■ Written task 1:
Set down the records word for word, from their first line through the line containing "Give: 10:13:10". Include both ends and omit the pictures.

[start of Text shown]

Project 1: Scraping Wikipedia Financial Tables¶
Let us start with something simple. Wikipedia has tables of data on almost every financial topic. Let us pull the list of S&P 500 companies.
import pandas as pd
# pandas.read_html() is magic: it finds ALL tables on a page
url = "https://en.wikipedia.org/wiki/List_of_S%26P_500_companies"
tables = pd.read_html(url)
# The first table is the current S&P 500 constituents
sp500 = tables[0]
print(f"Number of companies: {len(sp500)}")
print(sp500.head(10))
Output:
Number of companies: 503
Symbol Security GICS Sector ...
0 MMM 3M Company Industrials ...
1 AOS A. O. Smith Corp Industrials ...
2 ABT Abbott Laboratories Health Care ...
3 ABBV AbbVie Inc. Health Care ...
4 ACN Accenture plc IT ...
That is one line of actual scraping code. pd.read_html() finds every <table> tag on the page and returns a list of DataFrames. It handles headers, row parsing, and type conversion automatically.

[end of Text shown]
[start of Excerpted data]

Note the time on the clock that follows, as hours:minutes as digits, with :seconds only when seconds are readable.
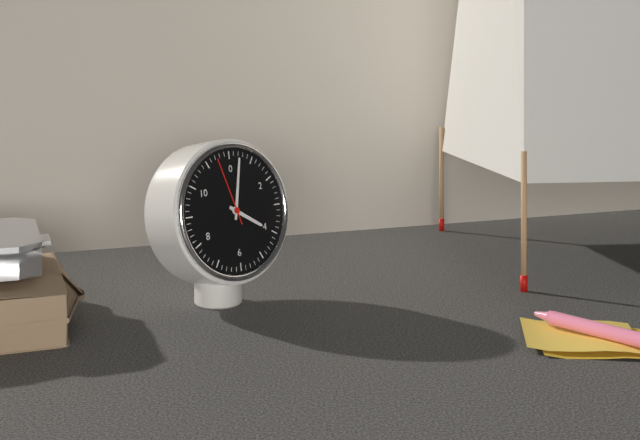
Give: 4:02:57
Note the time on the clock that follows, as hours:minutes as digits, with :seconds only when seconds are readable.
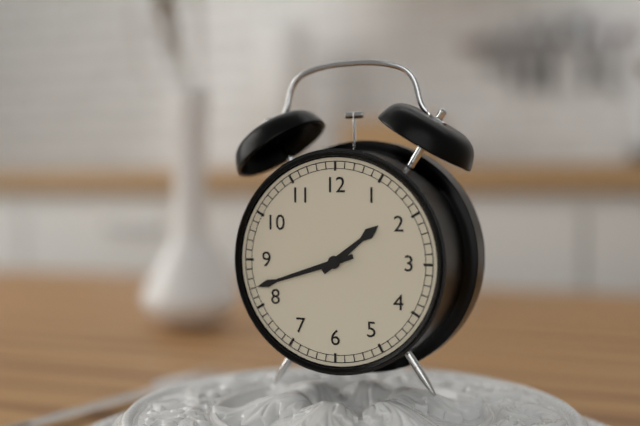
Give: 1:42
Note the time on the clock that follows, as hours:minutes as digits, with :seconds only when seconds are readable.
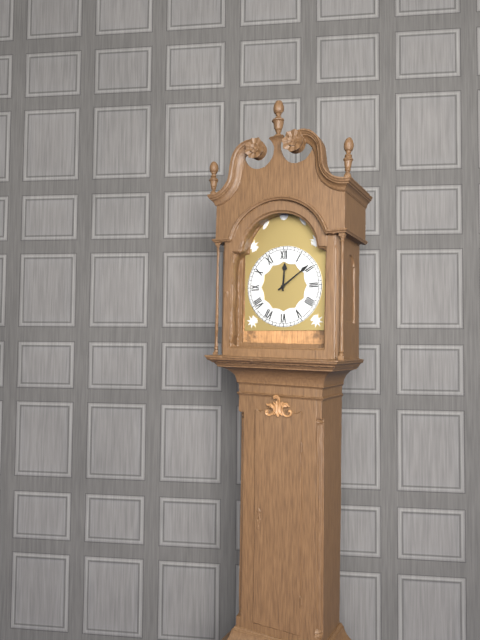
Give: 12:09
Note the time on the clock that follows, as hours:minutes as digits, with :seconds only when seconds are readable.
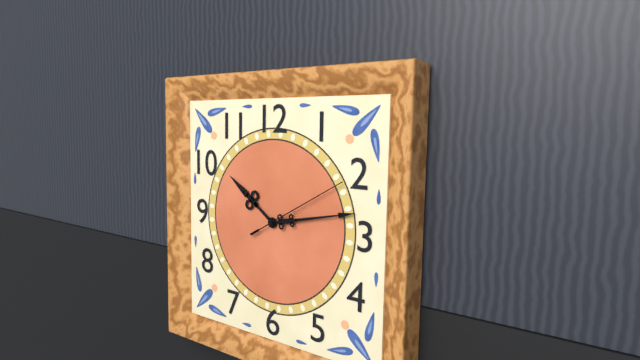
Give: 10:13:10
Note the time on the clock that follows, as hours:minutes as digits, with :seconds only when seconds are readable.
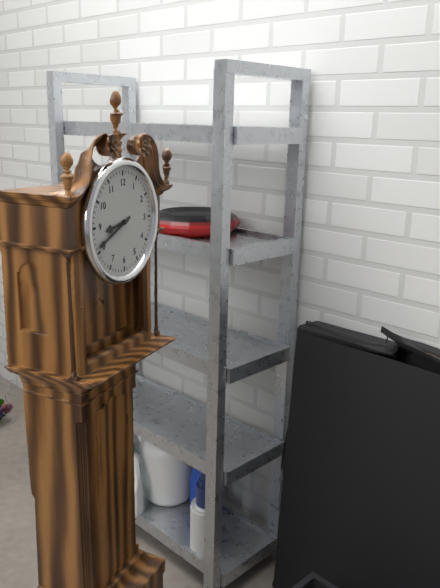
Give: 8:41
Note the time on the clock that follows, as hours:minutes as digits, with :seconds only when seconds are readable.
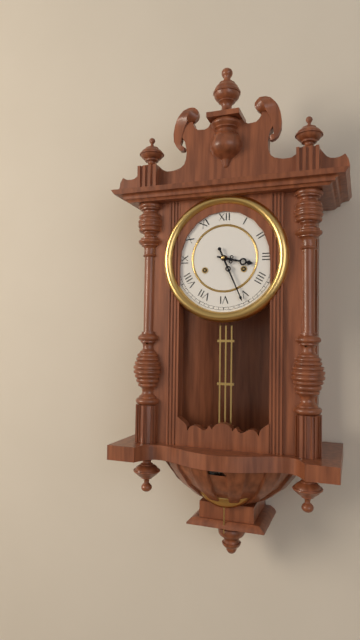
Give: 3:26
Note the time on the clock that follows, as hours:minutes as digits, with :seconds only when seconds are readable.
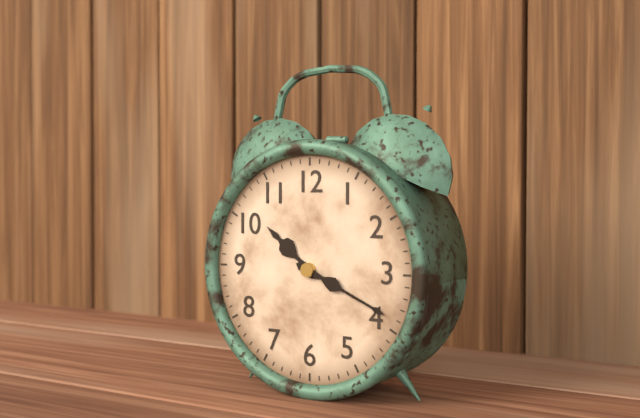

[end of Excerpted data]

■ Written task 2:
From the text on scraping Wikipedia tables, extract verbatim the part that opens with the words containing "import pandas as" and closes with "print(sp500.head(10))".

■ Task answer 1:
Note the time on the clock that follows, as hours:minutes as digits, with :seconds only when seconds are readable.
Give: 4:02:57
Note the time on the clock that follows, as hours:minutes as digits, with :seconds only when seconds are readable.
Give: 1:42
Note the time on the clock that follows, as hours:minutes as digits, with :seconds only when seconds are readable.
Give: 12:09
Note the time on the clock that follows, as hours:minutes as digits, with :seconds only when seconds are readable.
Give: 10:13:10

■ Task answer 2:
import pandas as pd
# pandas.read_html() is magic: it finds ALL tables on a page
url = "https://en.wikipedia.org/wiki/List_of_S%26P_500_companies"
tables = pd.read_html(url)
# The first table is the current S&P 500 constituents
sp500 = tables[0]
print(f"Number of companies: {len(sp500)}")
print(sp500.head(10))